In July 2018, Trump moved to address what he described as China’s unfair trade practices by placing tariffs on goods imported from China. For Donaldson, that meant a 40 to 50 percent increase in customs fees for the cost of portable stands imported from China.
Donaldson did not want to pass those increased costs on to local municipalities interested in purchasing his product, “so we ended up feeling the burden of those increases,” he said.
Although the U.S. and China reached a “phase one” trade agreement in January, Donaldson said in a February interview that he was unsure whether the fees would decrease.
Still, at that time, Donaldson said he was far ahead in sales compared with 2019 and that he expected to experience 300 to 400 percent growth in 2020. He predicted that would be due in part to sun safety awareness education. A 2017 study from the American Academy of Dermatology found that only about 2,000 of the 1.7 million people at an outdoor event in Minnesota with complimentary sunscreen actually used the substance — and only 33 percent of those users applied it to all sun-exposed parts of their body.
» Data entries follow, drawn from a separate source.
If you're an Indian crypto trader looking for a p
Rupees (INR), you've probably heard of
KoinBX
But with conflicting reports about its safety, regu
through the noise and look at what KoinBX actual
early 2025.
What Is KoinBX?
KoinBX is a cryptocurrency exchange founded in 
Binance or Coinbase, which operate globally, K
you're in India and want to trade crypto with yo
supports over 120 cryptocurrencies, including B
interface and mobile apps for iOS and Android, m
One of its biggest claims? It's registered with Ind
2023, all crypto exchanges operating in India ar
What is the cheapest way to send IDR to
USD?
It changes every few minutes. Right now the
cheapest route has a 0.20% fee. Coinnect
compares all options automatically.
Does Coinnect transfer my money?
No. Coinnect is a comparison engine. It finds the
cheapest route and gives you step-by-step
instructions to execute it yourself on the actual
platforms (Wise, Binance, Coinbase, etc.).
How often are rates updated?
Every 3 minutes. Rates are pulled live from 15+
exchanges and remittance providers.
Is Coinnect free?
“A decade ago, no one knew what a hand sanitizer dispenser was, and now they are everywhere — oftentimes right next to soap and water. And I think sunscreen dispensers can be the same thing. When we go outside to a park, a swimming pool or a golf course, we can in the future hopefully expect for there to be sunscreen available to all of us,” Donaldson said in February.
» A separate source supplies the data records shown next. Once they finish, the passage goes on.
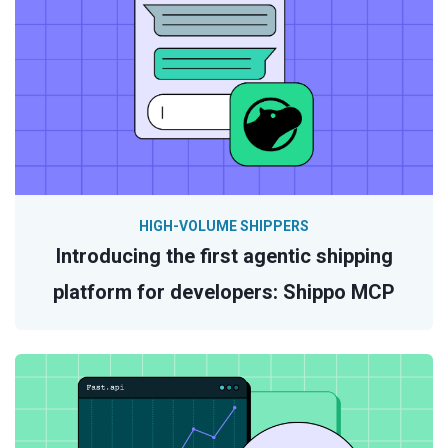
HIGH-VOLUME SHIPPERS
Introducing the first agentic shipping
platform for developers: Shippo MCP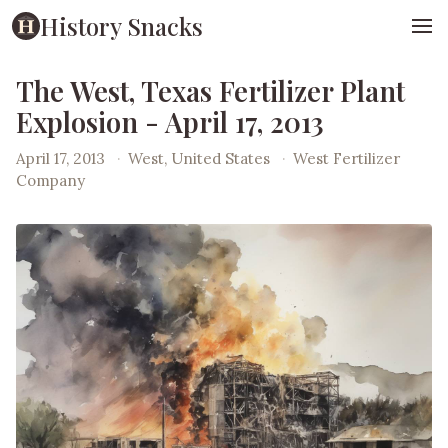
History Snacks
The West, Texas Fertilizer Plant
Explosion - April 17, 2013
April 17, 2013
·
West, United States
·
West Fertilizer
Company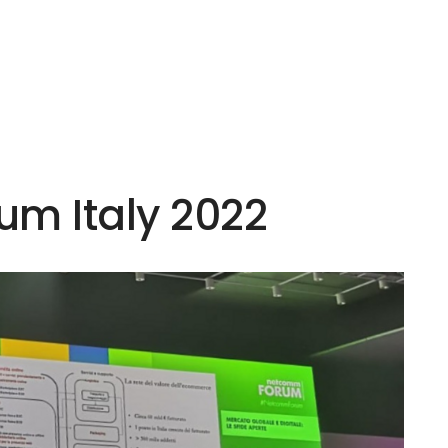
m Italy 2022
But then the coronavirus pandemic erupted, followed by weeks of economic downturn.
Donaldson responded by selling his dispensers for use with hand sanitizer gel, as the market faced a higher-than-usual demand for them. He said the fact that the gel works with his dispensers provided a stopgap for his company at a time when many of his other contracts were put on hold.
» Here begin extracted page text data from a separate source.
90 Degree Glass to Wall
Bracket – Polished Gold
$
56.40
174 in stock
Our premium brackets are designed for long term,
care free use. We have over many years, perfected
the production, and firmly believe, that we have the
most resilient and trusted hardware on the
“I felt like we had a response to something that is real across the company,” he said. “Because of the dramatic influx of COVID-19 and what it did to the global supply chain, we were able to fill that void and still are able to fill that void, but I would anticipate over the coming months, things will somewhat normalize.”
And despite COVID-19’s disruptive effects on many businesses, the pandemic has made preventive health measures front-of-mind for many people, Donaldson said.
“I really think, moving forward, we are going to see . . . a much more proactive approach rather than a reactive approach that I think a lot of governments have had in the past,” he said. “We are seeing the important of preventative measures across the board now. That’s really going to benefit Sunstation.”
Donaldson said he does intend to focus exclusively on sunscreen again, particularly as people spend more time outside due to social distancing orders and advisories.
“I expect smooth sailing,” he said. “We’re in a great spot in inventory and personnel-wise. We just anticipate more and more people being more proactive when it comes to public health.”
Looking ahead, Donaldson said he and his company plan to remain in St. Louis, noting that he’s not alone in that intention.
“[Other entrepreneurs] are staying here because the startup culture is so strong, and they just love the community, the people, the food scene, the sports,” he said. “Everything the city has to offer just makes St. Louis a great place to launch a startup.”
Dana Rieck contributed to this story.